Written by Roger Downie
Froglife and University of Glasgow
Back in July 2020, Isabel Byrne, Chris Pollock and I wrote a Croaking Science article that described the Centrolenidae, a neotropical family of 158 species known as glass frogs because of their transparency. In that article, we focused on reproduction in glass frogs. Here I discuss new work on their transparency and its contribution to their survival.

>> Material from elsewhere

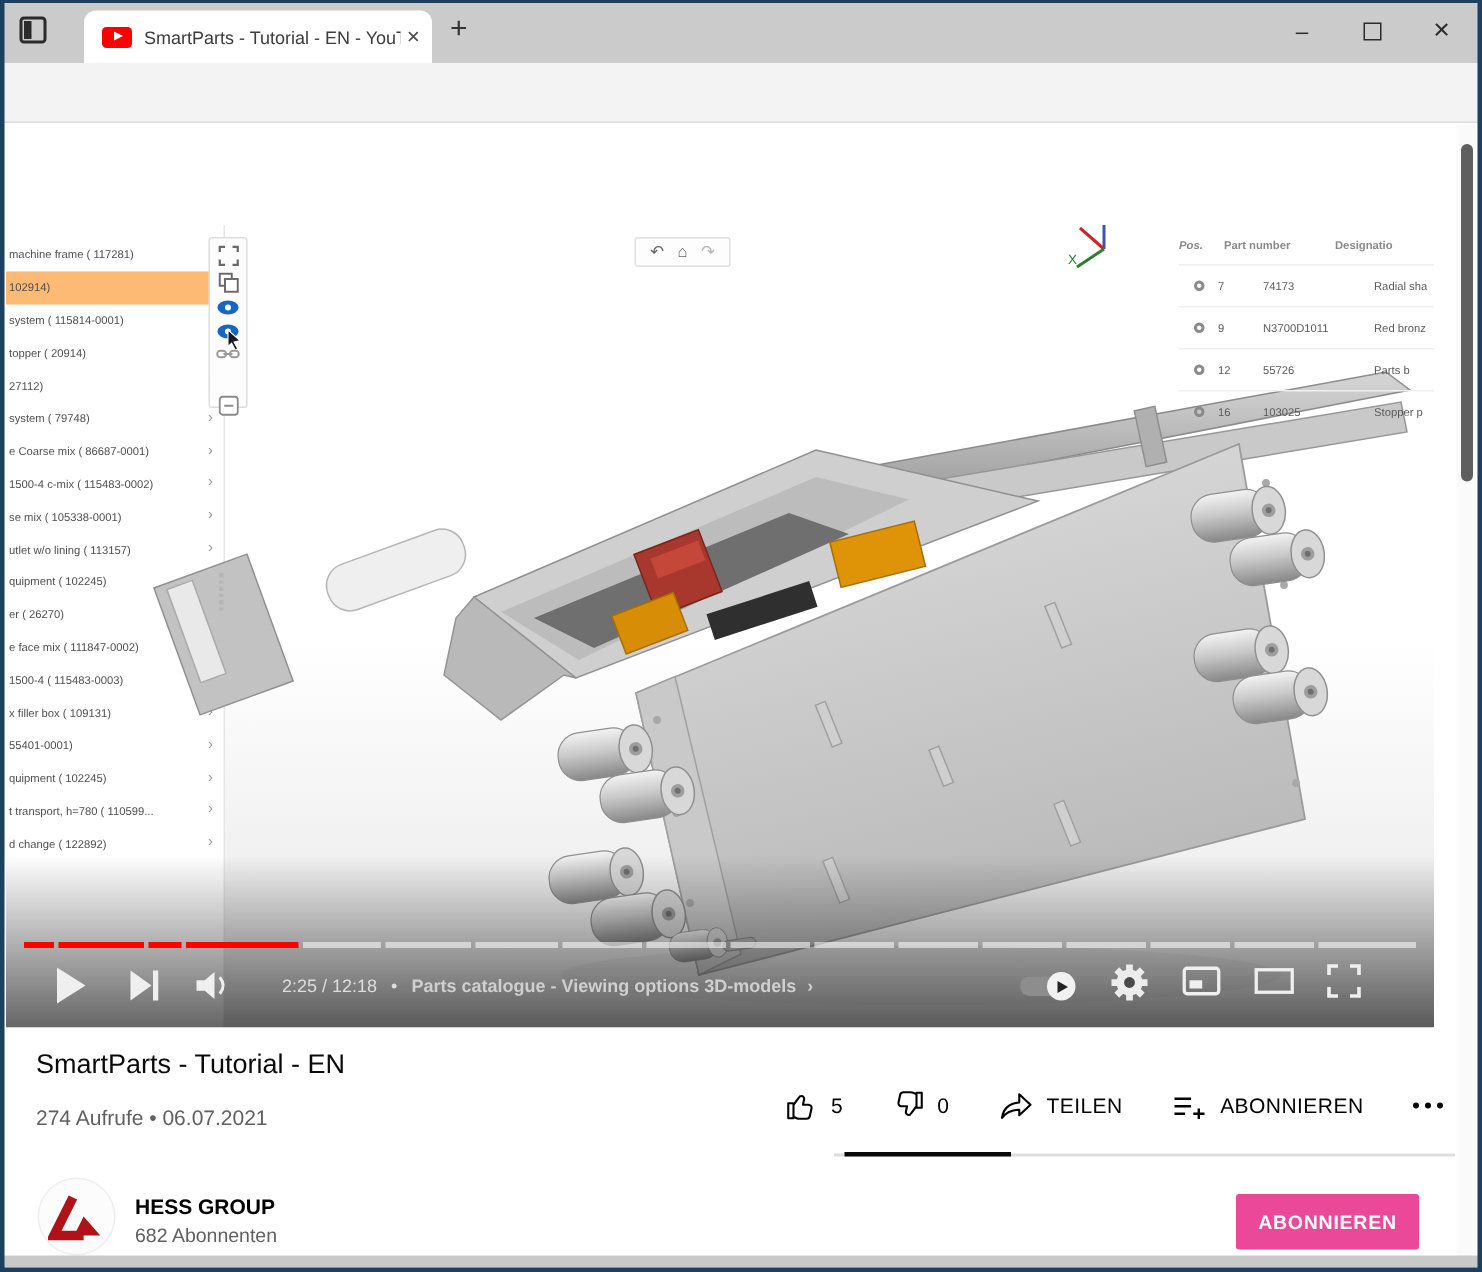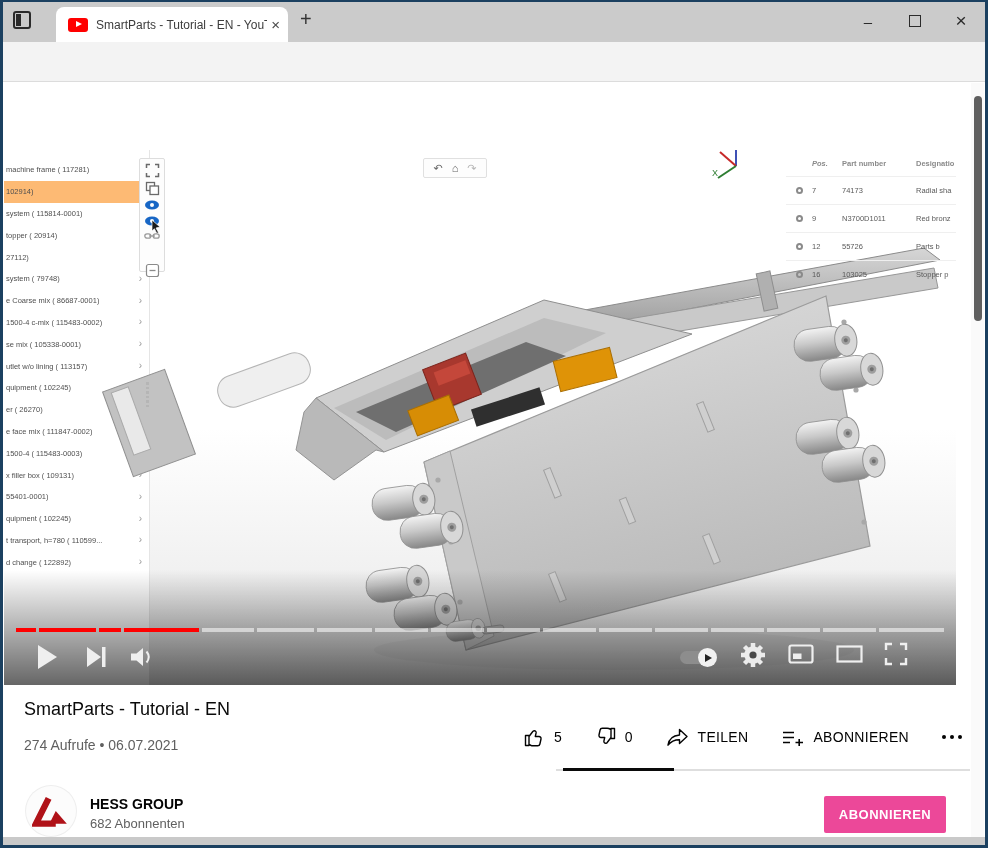"Pos." .phead .c0 { margin-left: 26px -> none }
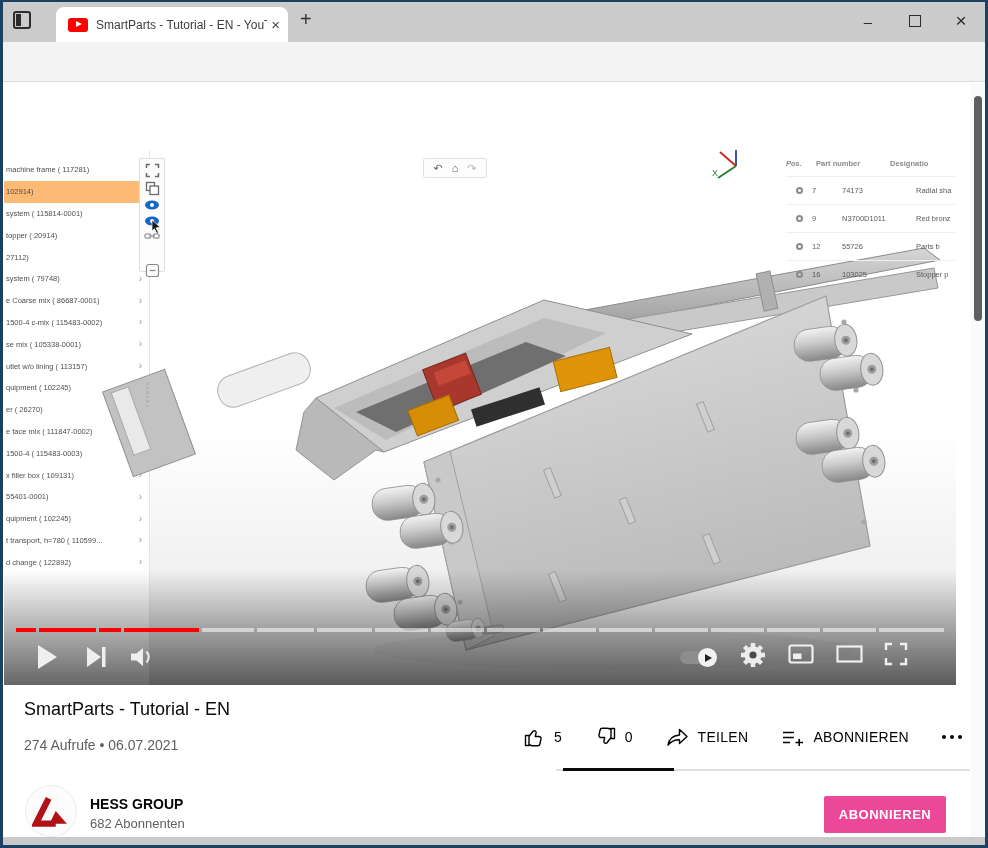"2:25 / 12:18 • Parts" div.timechap { html: none -> <div> <span>2:25 / 12:18</span> <span>•</span> <span>Parts catalogue - Viewing options 3D-models</span> <span>›</span> </div> }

The importance to animals of body surface colours and patterns has long been studied. A key work is Hugh Cott’s book Adaptive Coloration in Animals (1940). Broadly, animals have evolved two different strategies: a) aposematic coloration, where they possess some protection, such as toxicity, and advertise this by being conspicuously coloured and patterned: in amphibians, poison-arrow frogs are an obvious example; b) cryptic coloration, where colours and patterns in some way blend with the background, making the animal difficult to detect: such methods of camouflage may match the background, or disrupt edges, or mimic background features. Cott undertook his doctoral research while lecturing at the University of Glasgow and was supervised by John Graham Kerr, the regius professor of Zoology who had developed an interest in the military uses of camouflage during World War 1. Cott’s thesis (1938) was titled The problem of adaptive coloration with special relevance to the Anura, and he moved to the University of Cambridge soon after completing it. Both he and Kerr were frustrated by the military authorities being unwilling to accept scientific advice on camouflage during both World Wars.
Transparency as a means of camouflage is fairly common in aquatic habitats, but is rare on land. For vertebrates, the red coloration of the haemoglobin in blood is a particular problem. In water, ice fish and eel larvae avoid this problem by having no red blood cells. In glass frogs, new research by Taboada et al. (2022) demonstrates a different strategy: when at rest and requiring concealment from predators, they hide their red blood cells.
Glass frogs have highly transparent muscles and ventral skin, and the major internal organs: heart, liver and digestive organs, lie within mirrored sacs containing reflective guanine crystals which reflect the incident light. However, when frogs are active, their blood vessels are easily visible because of the circulating red blood cells. Taboada and colleagues compared active, awake glass frogs with individuals asleep and resting on leaves. They found that asleep frogs transmitted 34-61% more light than active individuals, making them more transparent, and that red blood cells were essentially absent from most of the circulatory system when the frogs were asleep. To find where the red cells were, they had to use the technique of Photo-acoustic microscopy, which can penetrate into solid tissue and visualise its contents. They found that the red cells were located in extensible sinuses in the liver, increasing liver volume by 40%. The transition from asleep to active in terms of red cell distribution took about 60 minutes. Measurements of the oxygen content of the blood showed that this decreased by 31% during sleep, suggesting a possible negative aspect of the red cell hiding process. The research team carried out comparative measurements on three other kinds of arboreal frog: none of them showed the transparency found in glass frogs, or the concealment of red blood cells when at rest. The authors speculate that the mechanism underlying red cell hiding in glass frogs may exploit a widespread ability in frogs, where other species have been shown to regulate respiration by temporary storage of red cells in the liver.
In another report, Barnett et al. (2020) question the use of the word ‘transparency’ as applied to glass frogs, since their dorsal green pigmentation renders them ‘translucent’, rather than transparent. Barnett and colleagues showed that translucent model frogs offered protection against avian predators and that translucency made detection of individuals slower.
This work is a reminder of the many ways in which the physiology of amphibians is unusual, such as the ability of some species to survive freezing, helping them to survive in a changing world.
Acknowledgement
Thanks to Malcolm Kennedy for drawing my attention to the Taboada et al. paper.
References
Barnett, J.B. et al. (2020). Imperfect transparency and camouflage in glass frogs. PNAS 117, 12885-12890.
Byrne, I., Pollock, C. and Downie, J.R. (2020). See-through frogs are worth a look. Froglife eNewsletter Croaking Science July 2020.
Taboada, C. et al. (2022). Glass frogs conceal blood in their liver to maintain transparency. Science 378, 1315-1320.